A 15-year-old boy was referred to our department with a complaint of neck mass noted by his mother a year ago. He did not have changes in weight, appetite and energy level; constipation; diarrhoea; or a sensation of feeling cold or hot. The patient did not report difficulty swallowing or breathing. He had undergone surgical treatment for vascular malformations involving both legs 3 years ago. He lived with his mother and 24-year-old sister, and both of them were healthy. His father died in a road traffic accident at age 35. There was no family history of thyroid disease. On examination, the patient was slim and appeared well. His temperature was 36.9 C, with a pulse of 90 beats per minute, the respiratory rate 18 breaths per minute and blood pressure 100/60 mmHg. His weight was 45.8 kg (fourth percentile), height 164.6 cm (21st percentile) and body mass index of 16.9 (fourth percentile). The thyroid was enlarged with well-defined and firm masses in both thyroid lobes; the largest one measured approximately 3.5 cm in the right lobe. There was no exophthalmos, lid lag or enlarged cervical lymph nodes. The remainder of the physical examination was normal, and pubertal development was consistent at Tanner stage 4. There were surgical incision scars along his legs. Blood levels of free thyroxine and thyrotropin were normal, and testing for thyroid peroxidase and thyroglobulin antibodies was negative. The ultrasonography examination of thyroid showed a multinodular goitre with a dominant 2.9 cm right-sided nodule. The cytopathology of fine-needle aspiration biopsy of the dominant thyroid nodule was categorised as suspicious for follicular neoplasm. Total thyroidectomy demonstrated a right-sided follicular carcinoma and bilateral multiple adenomatous nodules.
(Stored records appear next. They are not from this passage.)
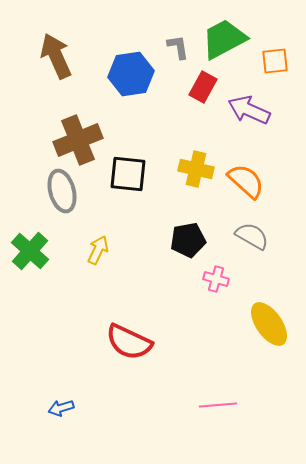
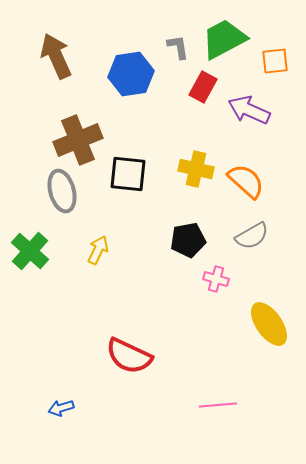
gray semicircle: rotated 120 degrees clockwise
red semicircle: moved 14 px down
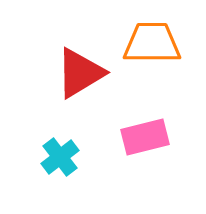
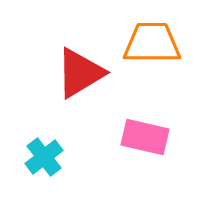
pink rectangle: rotated 27 degrees clockwise
cyan cross: moved 16 px left
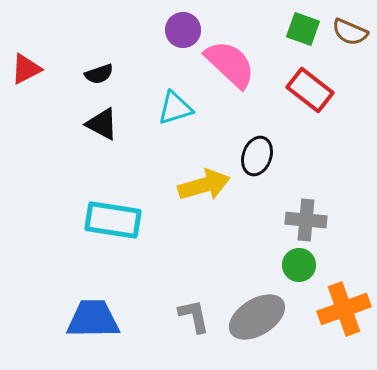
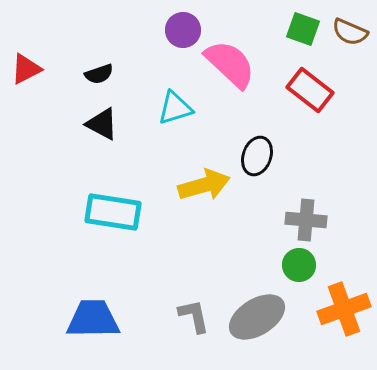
cyan rectangle: moved 8 px up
The combination of follicular thyroid carcinoma (FTC) and requirement of surgery for vascular malformation brought to mind the possibility of a diagnosis of Cowden syndrome/phosphatase and tensin homologue hamartoma tumour syndrome (CS/PHTS). On re-examination, we noted macrocephaly and macular pigmentation of the glans penis (Fig. 1). Head circumference was 60.5 cm (>97th percentile). Colonoscopy demonstrated the presence of numerous colorectal polyps (Fig. 2). Based on these findings, the patient was diagnosed with CS/PTHS. Mutation analysis of the PTEN gene was performed, which documented a mutation (p.R335*) in the gene. This mutation was previously associated with CS/PTHS.